Home Prairie and Wetland Center
16245 S US Hwy 71
Belton, MO 64012
Tel: (816) 331-9738
Fax: (816) 331-9739

Frequently Asked Questions

Do you have a question about one of our products or how to use native plants effectively? We've developed a list of commonly asked questions and answers and categorized them so you can quickly find the information you need. If you don't find the answer to your question, please refer to the Resources section of our website or contact us at info@critsite.com.

Can I establish a wet meadow prairie from seed in the bottom of a standard detention basin?

Yes, providing the site is properly prepared and void of competing vegetation. Eliminate existing cool season turf grasses with a Glyphosate based herbicide (Roundup or equal) prior to seeding. Critsite offers an excellent native seed mix containing local-source native grasses, wildflowers, and some wetland species for use in establishing a wet meadow prairie in the bottom of a standard detention basin (see 'Tip Sheet' for "Creating a Wet Meadow." In most applications, the user should utilize a biodegradable straw blanket (Greenfix WS072 or NAG S150BN) to ensure that the seed does not float from the soil. Our firm also recommends the use of a mycorrhizal inoculant (GroLife granular, or equal) per the seed producer's recommendation at the time of seed installation.

How early in the spring should I plant natives?

Like all plants, native plants do best when planted when soil temperatures are warm, usually in late April and early May when the danger of frost is past and spring rains are dependable. Saying that, you can plant earlier in the year in protected areas as long as the ground is workable, you can keep the ground moist and can prevent frost heaving.

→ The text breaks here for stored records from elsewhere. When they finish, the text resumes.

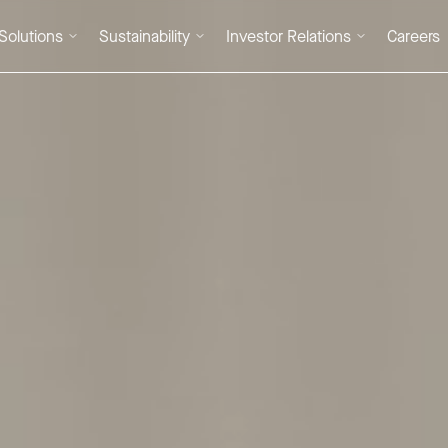
Solutions
Sustainability
Investor Relations
Careers
DE
/
EN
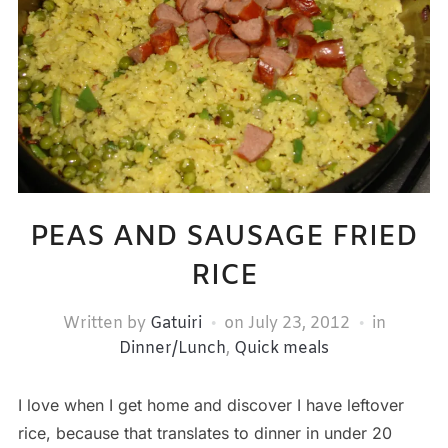
PEAS AND SAUSAGE FRIED
RICE
Written by
Gatuiri
on
July 23, 2012
in
Dinner/Lunch
,
Quick meals
I love when I get home and discover I have leftover
rice, because that translates to dinner in under 20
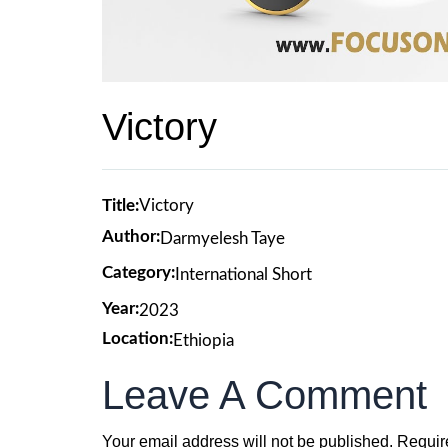
Victory
Title:
Victory
Author:
Darmyelesh Taye
Category:
International Short
Year:
2023
Location:
Ethiopia
Leave A Comment
Your email address will not be published.
Requir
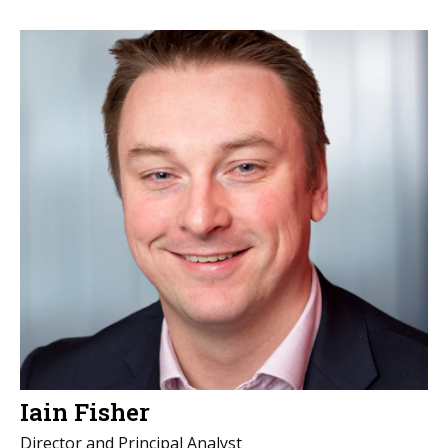
Iain Fisher
Director and Principal Analyst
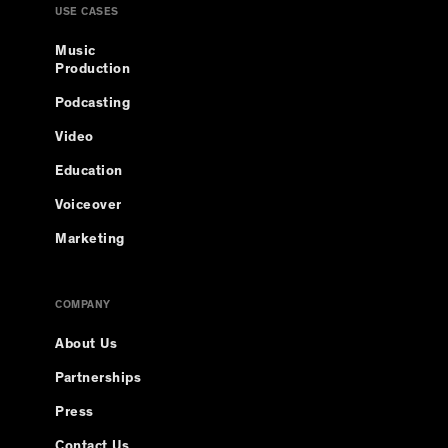
USE CASES
Music
Production
Podcasting
Video
Education
Voiceover
Marketing
COMPANY
About Us
Partnerships
Press
Contact Us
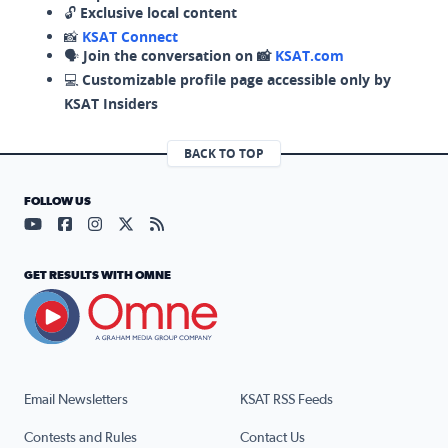
🔓
Exclusive local content
📸
KSAT Connect
🗣️
Join the conversation on 📸
KSAT.com
💻
Customizable profile page accessible only by
KSAT Insiders
BACK TO TOP
FOLLOW US
Visit our YouTube page (opens in a new tab)
Visit our Facebook page (opens in a new tab)
Visit our Instagram page (opens in a new tab)
Visit our X page (opens in a new tab)
Visit our RSS Feed page (opens in a n
GET RESULTS WITH OMNE
Email Newsletters
KSAT RSS Feeds
Contests and Rules
Contact Us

Should I mulch native plants?

Spring mulching: Mulch can be applied about 1 inch thick after transplants are in the ground. If soil is kept too moist, native plants may experience root rot and die.

Fall mulching: After the plants go dormant, mulch with bark, pea gravel or compost to a depth of 2 inches. Mulching keeps the soil temperature more even, reducing the effects of erratic temperature swings of the winter and spring months by keeping the soil frozen, reducing water loss, and reducing frost heaving.

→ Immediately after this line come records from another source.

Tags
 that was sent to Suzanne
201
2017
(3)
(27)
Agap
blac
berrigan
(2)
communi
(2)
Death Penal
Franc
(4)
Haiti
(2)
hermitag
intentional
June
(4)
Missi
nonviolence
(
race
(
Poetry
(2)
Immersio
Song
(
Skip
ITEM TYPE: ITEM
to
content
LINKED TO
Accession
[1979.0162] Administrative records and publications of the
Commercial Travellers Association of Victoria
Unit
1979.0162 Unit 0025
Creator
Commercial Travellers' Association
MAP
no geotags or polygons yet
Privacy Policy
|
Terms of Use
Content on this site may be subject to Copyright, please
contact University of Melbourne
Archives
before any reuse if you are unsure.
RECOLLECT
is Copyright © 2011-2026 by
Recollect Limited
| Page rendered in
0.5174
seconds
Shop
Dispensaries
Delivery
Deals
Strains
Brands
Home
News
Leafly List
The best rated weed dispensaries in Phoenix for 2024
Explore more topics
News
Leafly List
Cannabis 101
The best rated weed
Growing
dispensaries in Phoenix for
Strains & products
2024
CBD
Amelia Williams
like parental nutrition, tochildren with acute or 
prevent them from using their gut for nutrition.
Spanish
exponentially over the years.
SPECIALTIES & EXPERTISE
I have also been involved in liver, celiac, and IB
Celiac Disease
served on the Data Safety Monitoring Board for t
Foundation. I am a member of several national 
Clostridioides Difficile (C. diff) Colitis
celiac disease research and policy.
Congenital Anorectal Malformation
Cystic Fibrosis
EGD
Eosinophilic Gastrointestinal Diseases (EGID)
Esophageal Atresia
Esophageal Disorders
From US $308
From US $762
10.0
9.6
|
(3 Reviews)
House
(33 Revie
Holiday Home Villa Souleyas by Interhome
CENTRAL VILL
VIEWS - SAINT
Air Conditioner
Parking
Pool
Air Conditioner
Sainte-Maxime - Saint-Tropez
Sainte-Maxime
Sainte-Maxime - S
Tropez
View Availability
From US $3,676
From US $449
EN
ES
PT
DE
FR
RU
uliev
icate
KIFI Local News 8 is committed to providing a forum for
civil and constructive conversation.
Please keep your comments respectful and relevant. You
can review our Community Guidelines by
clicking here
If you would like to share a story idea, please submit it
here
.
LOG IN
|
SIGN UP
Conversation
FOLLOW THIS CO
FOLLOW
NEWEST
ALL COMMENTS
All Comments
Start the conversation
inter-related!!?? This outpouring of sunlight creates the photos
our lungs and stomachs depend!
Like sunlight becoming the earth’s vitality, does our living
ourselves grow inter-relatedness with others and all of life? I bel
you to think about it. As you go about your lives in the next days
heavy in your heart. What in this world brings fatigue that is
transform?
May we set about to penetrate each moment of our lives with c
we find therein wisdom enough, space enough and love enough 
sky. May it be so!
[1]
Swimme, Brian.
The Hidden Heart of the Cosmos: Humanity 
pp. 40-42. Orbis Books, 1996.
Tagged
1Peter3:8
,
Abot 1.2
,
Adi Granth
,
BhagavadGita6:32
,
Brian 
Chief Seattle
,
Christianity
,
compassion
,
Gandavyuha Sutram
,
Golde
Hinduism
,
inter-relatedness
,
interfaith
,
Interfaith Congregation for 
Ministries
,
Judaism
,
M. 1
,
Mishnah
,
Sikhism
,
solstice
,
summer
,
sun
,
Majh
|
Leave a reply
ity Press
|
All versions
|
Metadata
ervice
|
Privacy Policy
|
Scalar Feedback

Mulching large plantings (over 1000 sq. ft.) is usually cost prohibitive and very labor intensive. Most large prairie plantings are able to survive with no mulching.

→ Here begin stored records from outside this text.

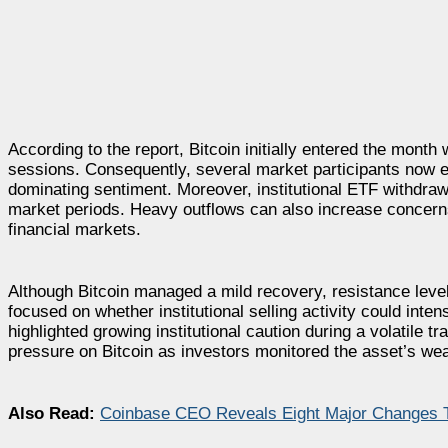
According to the report, Bitcoin initially entered the month
sessions. Consequently, several market participants now ex
dominating sentiment. Moreover, institutional ETF withdraw
market periods. Heavy outflows can also increase concerns
financial markets.
Although Bitcoin managed a mild recovery, resistance level
focused on whether institutional selling activity could intens
highlighted growing institutional caution during a volatile
pressure on Bitcoin as investors monitored the asset’s 
Also Read:
Coinbase CEO Reveals Eight Major Changes T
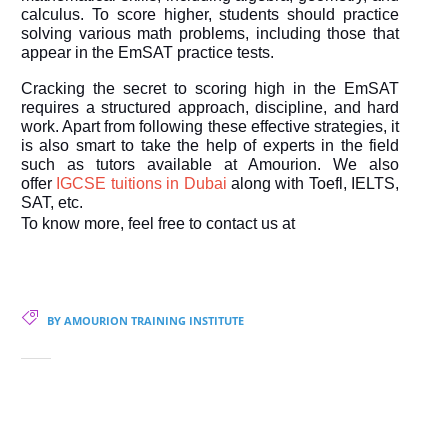
calculus. To score higher, students should practice
solving various math problems, including those that
appear in the EmSAT practice tests.
Cracking the secret to scoring high in the EmSAT
requires a structured approach, discipline, and hard
work. Apart from following these effective strategies, it
is also smart to take the help of experts in the field
such as tutors available at Amourion. We also
offer
IGCSE tuitions in Dubai
along with Toefl, IELTS,
SAT, etc.
To know more, feel free to contact us at
BY AMOURION TRAINING INSTITUTE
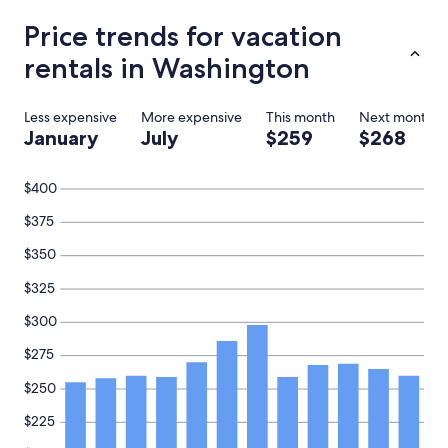
e
e
Price trends for vacation
x
c
rentals in Washington
e
p
t
Less expensive
More expensive
This month
Next month
i
January
July
$259
$268
o
n
a
$400
l
l
$375
y
f
$350
r
$325
i
e
$300
n
d
$275
l
y
$250
.
"
$225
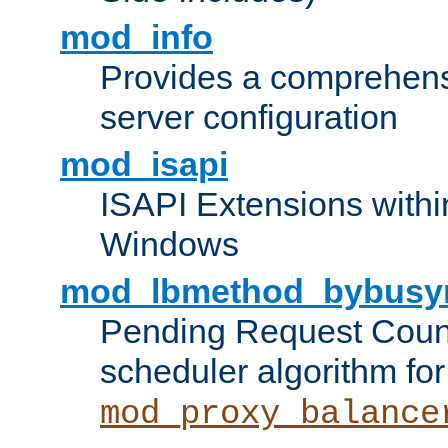
mod_info
Provides a comprehens
server configuration
mod_isapi
ISAPI Extensions withi
Windows
mod_lbmethod_bybusy
Pending Request Count
scheduler algorithm for
mod_proxy_balance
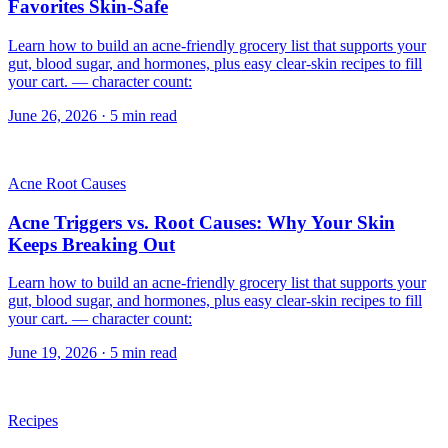
Favorites Skin-Safe
Learn how to build an acne-friendly grocery list that supports your
gut, blood sugar, and hormones, plus easy clear-skin recipes to fill
your cart. — character count:
June 26, 2026
·
5
min read
Acne Root Causes
Acne Triggers vs. Root Causes: Why Your Skin
Keeps Breaking Out
Learn how to build an acne-friendly grocery list that supports your
gut, blood sugar, and hormones, plus easy clear-skin recipes to fill
your cart. — character count:
June 19, 2026
·
5
min read
Recipes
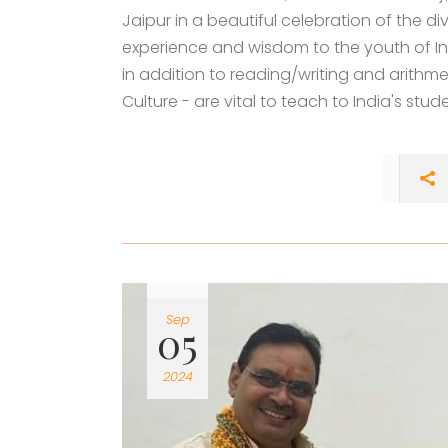
Jaipur in a beautiful celebration of the di
experience and wisdom to the youth of Ind
in addition to reading/writing and arithme
Culture - are vital to teach to India's stud
Sep
05
2024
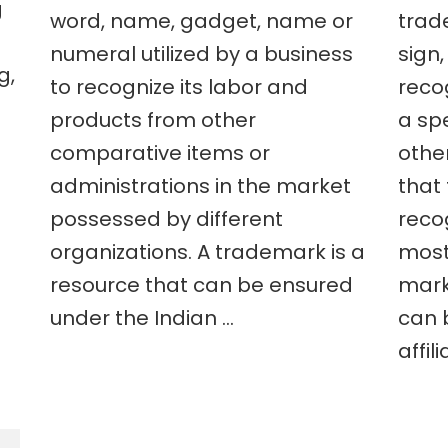
g
word, name, gadget, name or
trad
numeral utilized by a business
sign,
g,
to recognize its labor and
reco
products from other
a sp
comparative items or
other
administrations in the market
that
possessed by different
reco
organizations. A trademark is a
most
resource that can be ensured
mark
under the Indian …
can 
affili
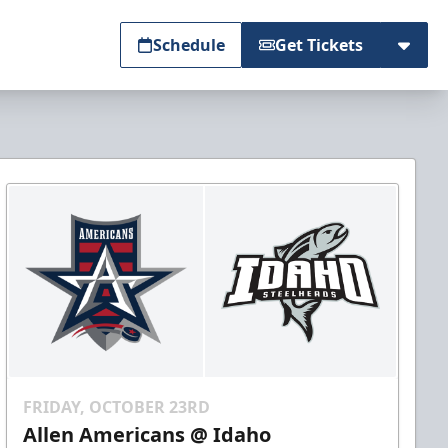
Schedule
Get Tickets
FRIDAY, OCTOBER 23RD
Allen Americans @ Idaho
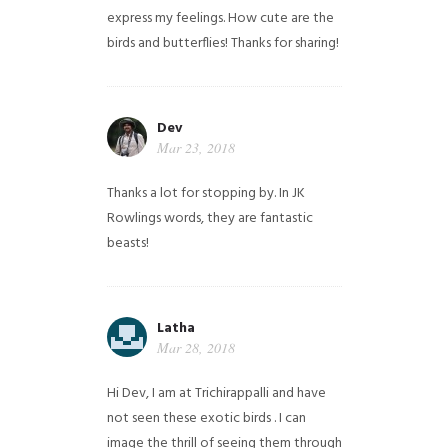
express my feelings. How cute are the
birds and butterflies! Thanks for sharing!
Dev
Mar 23, 2018
Thanks a lot for stopping by. In JK
Rowlings words, they are fantastic
beasts!
Latha
Mar 28, 2018
Hi Dev, I am at Trichirappalli and have
not seen these exotic birds . I can
image the thrill of seeing them through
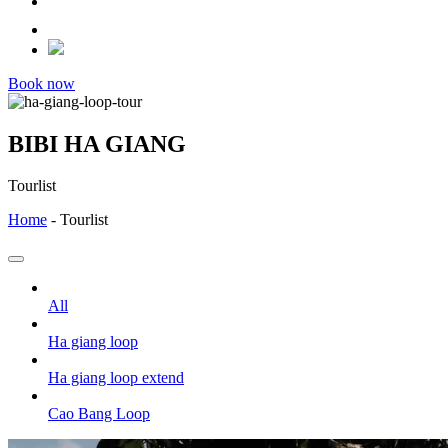
Book now
BIBI HA GIANG
Tourlist
Home
-
Tourlist
All
Ha giang loop
Ha giang loop extend
Cao Bang Loop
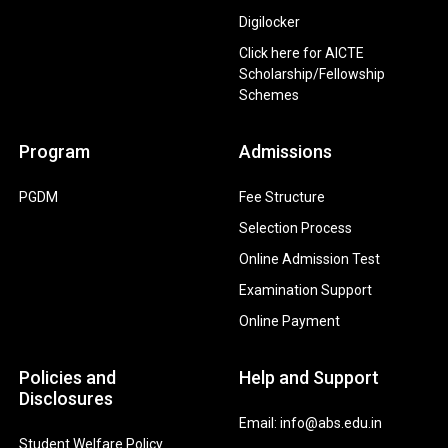
Digilocker
Click here for AICTE
Scholarship/Fellowship
Schemes
Program
Admissions
PGDM
Fee Structure
Selection Process
Online Admission Test
Examination Support
Online Payment
Policies and
Help and Support
Disclosures
Email: info@abs.edu.in
Student Welfare Policy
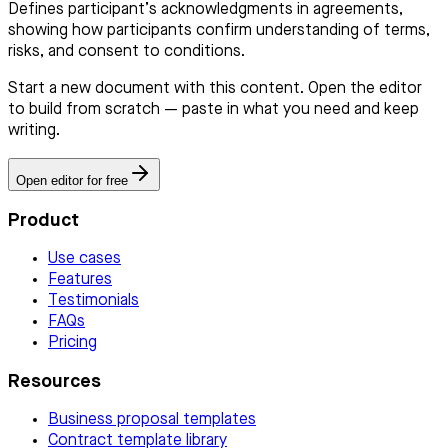
Defines participant’s acknowledgments in agreements,
showing how participants confirm understanding of terms,
risks, and consent to conditions.
Start a new document with this content. Open the editor
to build from scratch — paste in what you need and keep
writing.
Open editor for free
Product
Use cases
Features
Testimonials
FAQs
Pricing
Resources
Business proposal templates
Contract template library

How do I plant and care for native plants? Can I plant native plants in the fall?

Our customers are buying more native plants and trees in the fall because they are having such good success. Plants use the warm soils of autumn to establish a vigorous root system before the ground freezes. Come spring the plants have a head start and appear with lush foliage, often blooming that first year. Additionally, the more established root systems sustain the plants better through summer droughts. Fall planting gives gardeners a chance to decide what to add to their garden with the images of summer fresh in their minds.